### WHAT YOU SHOULD DO:
Your job is to give again, exactly and with no additions, the lines in the records below from the one with "Eduardo Bismarck ressaltou que o Ce" through the one with "Demande de devis gratuit", both included. Omit the pictures.

### THE RECORDS:
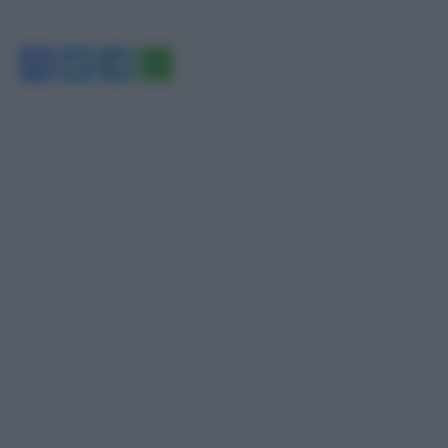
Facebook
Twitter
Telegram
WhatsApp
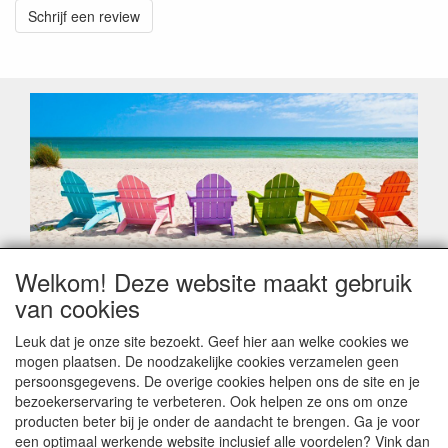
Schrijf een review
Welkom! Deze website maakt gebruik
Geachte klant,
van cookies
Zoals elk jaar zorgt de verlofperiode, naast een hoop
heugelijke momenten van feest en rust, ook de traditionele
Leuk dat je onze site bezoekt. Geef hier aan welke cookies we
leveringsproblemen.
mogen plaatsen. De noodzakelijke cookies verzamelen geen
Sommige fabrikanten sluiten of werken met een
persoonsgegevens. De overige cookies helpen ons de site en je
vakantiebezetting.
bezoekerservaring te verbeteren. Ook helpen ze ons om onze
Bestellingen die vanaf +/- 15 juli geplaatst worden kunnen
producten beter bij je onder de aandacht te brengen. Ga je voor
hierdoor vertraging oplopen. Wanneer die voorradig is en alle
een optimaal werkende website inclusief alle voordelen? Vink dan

==

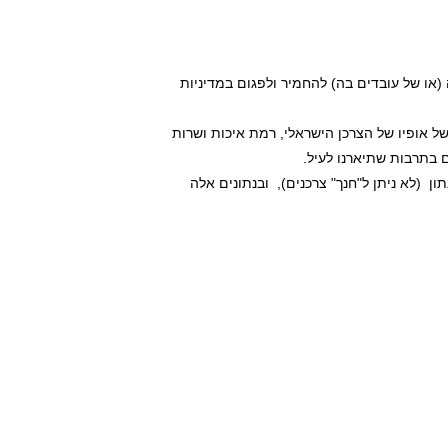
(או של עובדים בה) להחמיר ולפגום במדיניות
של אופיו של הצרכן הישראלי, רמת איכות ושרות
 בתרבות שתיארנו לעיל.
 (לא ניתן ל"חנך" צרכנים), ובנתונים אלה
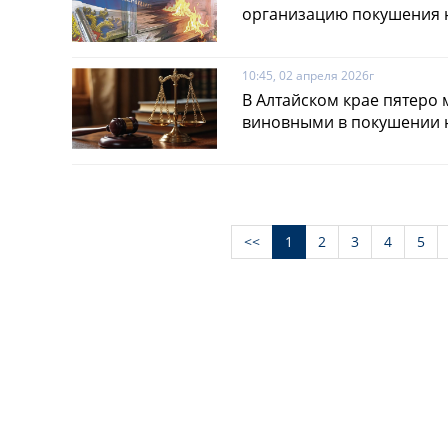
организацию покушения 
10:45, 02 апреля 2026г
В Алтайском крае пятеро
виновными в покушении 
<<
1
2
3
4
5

==

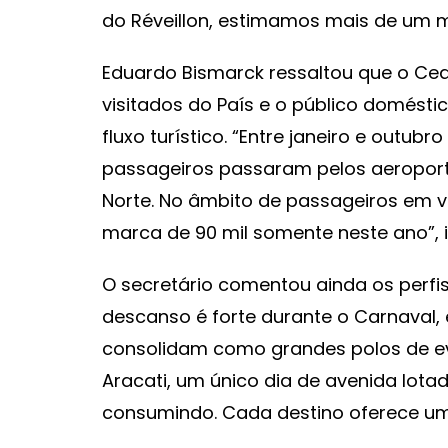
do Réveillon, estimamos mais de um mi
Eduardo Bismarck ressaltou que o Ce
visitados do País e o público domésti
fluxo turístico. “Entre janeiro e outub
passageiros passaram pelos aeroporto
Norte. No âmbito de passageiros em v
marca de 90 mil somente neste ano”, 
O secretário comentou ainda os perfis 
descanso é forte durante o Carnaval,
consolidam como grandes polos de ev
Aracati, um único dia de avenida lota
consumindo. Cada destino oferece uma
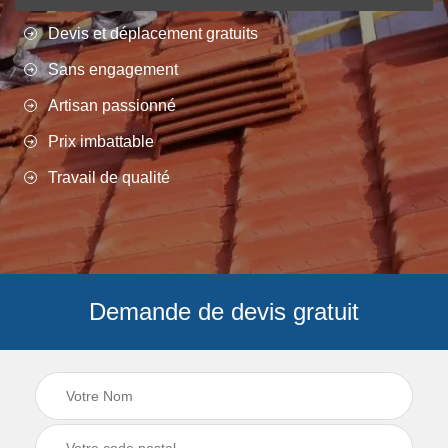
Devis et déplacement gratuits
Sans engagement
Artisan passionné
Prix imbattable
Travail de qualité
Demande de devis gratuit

### ANSWER SECTION:
Eduardo Bismarck ressaltou que o Ce
visitados do País e o público domésti
fluxo turístico. “Entre janeiro e outub
passageiros passaram pelos aeroporto
Norte. No âmbito de passageiros em v
marca de 90 mil somente neste ano”, 
O secretário comentou ainda os perfis 
descanso é forte durante o Carnaval,
consolidam como grandes polos de ev
Aracati, um único dia de avenida lota
consumindo. Cada destino oferece uma
Devis et déplacement gratuits
Sans engagement
Artisan passionné
Prix imbattable
Travail de qualité
Demande de devis gratuit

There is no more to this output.